Nota Publicada en: Periódico El Tiempo. Lima
En una relación hay algo que no se puede restringir y esto es la independencia y la autonomía del otro, así como la comunicación y el fijar ciertos límites; elementos que ayudan a la sana convivencia conyugal. La sexóloga Silvia Madaghjian, aconseja a los matrimonios en crisis que rescaten del noviazgo los “refuerzos positivos”
PUERTO LA CRUZ.- Para Valentina y Rodrigo, la relación de pareja se había vuelto insoportable. Llevan nueve años de convivencia y desde hace cuatro comparten la crianza de un hijo.
Los celos y las constantes quejas eran frecuente en el hogar. Ambos reconocen ser posesivos: se revisan el celular y el correo electrónico frecuentemente; no les gustan las amistades y compañeros de trabajo de su pareja; él no quiere que ella use ropa ajustada; ella no tolera que él sea gracioso con el sexo opuesto. Buscan controlarse mutuamente en cuanto a gustos, vida social e incluso en la parte económica.
Pero la terapia de pareja los ayudó a ver algunas diferencias que son claves para construir ahora una relación feliz, madura y equilibrada.
El respeto, la comunicación y marcar los límites son parte de las reglas de la convivencia de dos. “Éramos la sombra del otro. Nos estábamos asfixiando. Hay cosas que tenemos que cambiar” comenta Valentina.
Inicios en color rosa
Muchas parejas desconocen que el amor evoluciona y que la relación atraviesa por distintas “pruebas” o etapas de desarrollo y maduración.
El adoptar actitudes rígidas, no adaptarse a los cambios, a la dinámica y a las demandas que implica la vida íntima, familiar, social y laboral, puede llevar a la separación, destaca Evangelina Aronne, psicóloga de la Universidad Nacional de Córdoba (Argentina).
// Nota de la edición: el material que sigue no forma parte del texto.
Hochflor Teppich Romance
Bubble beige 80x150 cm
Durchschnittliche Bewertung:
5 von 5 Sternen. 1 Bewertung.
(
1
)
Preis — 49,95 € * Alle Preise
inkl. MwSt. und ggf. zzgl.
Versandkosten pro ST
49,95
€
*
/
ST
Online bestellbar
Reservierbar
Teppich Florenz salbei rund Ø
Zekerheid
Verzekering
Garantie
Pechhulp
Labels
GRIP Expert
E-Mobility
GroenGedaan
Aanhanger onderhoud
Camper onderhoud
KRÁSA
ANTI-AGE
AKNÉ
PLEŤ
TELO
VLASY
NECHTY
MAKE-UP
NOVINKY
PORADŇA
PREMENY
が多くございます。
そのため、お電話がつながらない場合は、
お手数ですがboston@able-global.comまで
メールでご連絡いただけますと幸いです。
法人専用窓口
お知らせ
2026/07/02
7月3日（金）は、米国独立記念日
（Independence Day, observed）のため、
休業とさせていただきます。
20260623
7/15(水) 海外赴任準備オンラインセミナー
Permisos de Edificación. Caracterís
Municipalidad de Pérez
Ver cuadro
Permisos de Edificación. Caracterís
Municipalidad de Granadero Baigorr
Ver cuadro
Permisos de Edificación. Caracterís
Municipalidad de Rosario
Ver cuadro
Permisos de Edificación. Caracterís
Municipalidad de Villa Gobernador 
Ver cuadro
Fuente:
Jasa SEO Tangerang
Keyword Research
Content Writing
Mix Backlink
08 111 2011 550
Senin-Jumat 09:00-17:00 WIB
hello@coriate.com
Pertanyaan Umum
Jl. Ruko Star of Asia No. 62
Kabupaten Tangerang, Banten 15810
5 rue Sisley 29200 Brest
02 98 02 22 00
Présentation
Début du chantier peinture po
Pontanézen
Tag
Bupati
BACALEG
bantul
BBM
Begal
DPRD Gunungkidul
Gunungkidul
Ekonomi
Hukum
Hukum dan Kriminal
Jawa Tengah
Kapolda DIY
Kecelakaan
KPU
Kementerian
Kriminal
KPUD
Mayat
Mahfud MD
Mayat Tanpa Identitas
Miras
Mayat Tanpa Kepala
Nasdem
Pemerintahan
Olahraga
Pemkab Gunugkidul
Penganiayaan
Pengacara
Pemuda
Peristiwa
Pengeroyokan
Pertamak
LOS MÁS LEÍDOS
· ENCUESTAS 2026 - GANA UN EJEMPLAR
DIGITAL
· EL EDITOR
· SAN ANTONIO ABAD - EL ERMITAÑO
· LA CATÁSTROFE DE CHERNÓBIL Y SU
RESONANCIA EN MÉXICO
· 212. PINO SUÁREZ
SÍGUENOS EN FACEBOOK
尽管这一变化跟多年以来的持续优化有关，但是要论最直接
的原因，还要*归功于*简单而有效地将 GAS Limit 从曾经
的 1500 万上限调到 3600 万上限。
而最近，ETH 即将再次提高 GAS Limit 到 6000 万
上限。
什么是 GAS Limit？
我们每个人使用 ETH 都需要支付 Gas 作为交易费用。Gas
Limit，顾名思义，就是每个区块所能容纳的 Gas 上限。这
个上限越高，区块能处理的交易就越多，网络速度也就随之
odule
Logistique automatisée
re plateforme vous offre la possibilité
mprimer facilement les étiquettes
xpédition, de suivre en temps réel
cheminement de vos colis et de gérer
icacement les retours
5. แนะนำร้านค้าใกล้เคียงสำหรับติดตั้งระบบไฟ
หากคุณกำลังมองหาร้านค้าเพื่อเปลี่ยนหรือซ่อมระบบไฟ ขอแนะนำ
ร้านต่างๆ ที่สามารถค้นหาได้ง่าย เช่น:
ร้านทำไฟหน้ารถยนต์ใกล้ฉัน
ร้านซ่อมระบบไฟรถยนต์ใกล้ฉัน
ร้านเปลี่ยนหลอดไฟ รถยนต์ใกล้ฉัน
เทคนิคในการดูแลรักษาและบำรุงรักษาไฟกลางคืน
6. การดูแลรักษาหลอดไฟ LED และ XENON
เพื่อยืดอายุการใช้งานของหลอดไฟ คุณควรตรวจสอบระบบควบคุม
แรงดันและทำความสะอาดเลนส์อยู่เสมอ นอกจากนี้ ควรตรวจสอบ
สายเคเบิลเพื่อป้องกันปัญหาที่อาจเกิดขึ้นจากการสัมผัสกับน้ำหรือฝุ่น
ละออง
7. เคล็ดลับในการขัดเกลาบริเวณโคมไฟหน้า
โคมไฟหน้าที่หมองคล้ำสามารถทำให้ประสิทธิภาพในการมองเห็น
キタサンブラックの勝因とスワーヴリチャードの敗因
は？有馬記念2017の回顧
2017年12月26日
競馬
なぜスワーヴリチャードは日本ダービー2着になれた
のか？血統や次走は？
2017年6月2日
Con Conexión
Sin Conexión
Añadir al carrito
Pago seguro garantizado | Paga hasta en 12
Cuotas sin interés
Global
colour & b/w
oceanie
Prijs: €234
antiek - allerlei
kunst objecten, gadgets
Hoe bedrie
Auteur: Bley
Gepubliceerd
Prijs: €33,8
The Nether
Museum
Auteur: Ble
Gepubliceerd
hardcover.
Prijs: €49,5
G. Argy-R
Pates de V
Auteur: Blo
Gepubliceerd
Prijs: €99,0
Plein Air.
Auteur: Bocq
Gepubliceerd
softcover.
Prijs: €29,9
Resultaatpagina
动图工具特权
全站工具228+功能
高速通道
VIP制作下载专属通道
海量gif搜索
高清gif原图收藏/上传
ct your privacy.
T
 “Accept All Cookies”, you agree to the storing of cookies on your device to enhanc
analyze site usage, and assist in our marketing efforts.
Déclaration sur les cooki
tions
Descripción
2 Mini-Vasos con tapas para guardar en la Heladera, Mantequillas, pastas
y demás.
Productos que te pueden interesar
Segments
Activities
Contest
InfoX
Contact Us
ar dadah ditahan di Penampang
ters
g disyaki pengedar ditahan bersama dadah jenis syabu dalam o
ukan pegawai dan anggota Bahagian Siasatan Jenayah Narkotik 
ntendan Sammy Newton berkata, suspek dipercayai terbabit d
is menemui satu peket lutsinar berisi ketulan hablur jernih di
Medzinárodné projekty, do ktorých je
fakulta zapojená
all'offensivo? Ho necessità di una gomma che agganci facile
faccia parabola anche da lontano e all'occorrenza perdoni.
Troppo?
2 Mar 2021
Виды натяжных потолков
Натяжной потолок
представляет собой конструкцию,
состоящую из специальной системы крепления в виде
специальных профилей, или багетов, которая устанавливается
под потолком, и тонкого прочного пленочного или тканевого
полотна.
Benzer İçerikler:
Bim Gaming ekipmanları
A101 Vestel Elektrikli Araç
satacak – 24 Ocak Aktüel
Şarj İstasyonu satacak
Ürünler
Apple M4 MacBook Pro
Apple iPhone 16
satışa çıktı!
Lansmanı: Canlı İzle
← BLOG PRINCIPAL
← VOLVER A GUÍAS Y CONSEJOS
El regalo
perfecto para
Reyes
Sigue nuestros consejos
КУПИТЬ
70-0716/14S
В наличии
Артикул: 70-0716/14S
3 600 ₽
Aronne refiere que todo comienzo es color de rosa. Durante el noviazgo “nace un amor que no necesita esfuerzo, es un amor entusiasmado”. Pero si la pareja decide compartir su vida, los primeros años de matrimonio, exigirán la adaptación de ambos, con sus costumbres y hábitos diferentes.
“Es en esta primera etapa cuando la pareja quiere imponerse al otro, imponer su forma de hacer y de organizar la vida en común. Lo normal es que el otro no esté dispuesto a ser sometido, generando los primeros conflictos de adaptación”, señala la terapeuta.
La historia se complica cuando las parejas llegan a la mitad de la vida. “Aparece la monotonía, dejan de compartir el desayuno, los diálogos se tornan cada vez más escasos y forzados, aumentan las horas frente al televisor, no se organizan salidas conjuntas, los desacuerdos se hacen frecuentes y surgen por cosas irrelevantes (qué comer, el desorden de la vivienda, a dónde ir)”, resume en su página virtual.
“Yo, tú y nosotros”
En nuestra zona, la sexóloga y docente de la Universidad de Oriente, Silvia Madaghjian destaca que las parejas deben buscar el equilibrio y respetar las diferencias entre el Yo, el Tú y el Nosotros.
La comunicación y la confianza entran aquí en juego como elementos infaltables.